[Saved data entries]
════
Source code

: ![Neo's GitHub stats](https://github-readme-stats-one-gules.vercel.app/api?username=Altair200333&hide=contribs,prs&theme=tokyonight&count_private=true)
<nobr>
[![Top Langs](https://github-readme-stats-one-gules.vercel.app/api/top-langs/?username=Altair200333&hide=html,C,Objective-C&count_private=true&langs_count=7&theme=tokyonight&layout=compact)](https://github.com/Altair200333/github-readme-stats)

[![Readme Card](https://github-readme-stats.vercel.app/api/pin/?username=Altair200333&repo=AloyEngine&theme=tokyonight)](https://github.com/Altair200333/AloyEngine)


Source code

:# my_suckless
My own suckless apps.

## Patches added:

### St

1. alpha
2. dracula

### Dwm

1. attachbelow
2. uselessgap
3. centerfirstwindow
════
### Exercise goal
Could you write out all of the data again, exactly as given?

### Solution for this task
Source code

: ![Neo's GitHub stats](https://github-readme-stats-one-gules.vercel.app/api?username=Altair200333&hide=contribs,prs&theme=tokyonight&count_private=true)
<nobr>
[![Top Langs](https://github-readme-stats-one-gules.vercel.app/api/top-langs/?username=Altair200333&hide=html,C,Objective-C&count_private=true&langs_count=7&theme=tokyonight&layout=compact)](https://github.com/Altair200333/github-readme-stats)

[![Readme Card](https://github-readme-stats.vercel.app/api/pin/?username=Altair200333&repo=AloyEngine&theme=tokyonight)](https://github.com/Altair200333/AloyEngine)


Source code

:# my_suckless
My own suckless apps.

## Patches added:

### St

1. alpha
2. dracula

### Dwm

1. attachbelow
2. uselessgap
3. centerfirstwindow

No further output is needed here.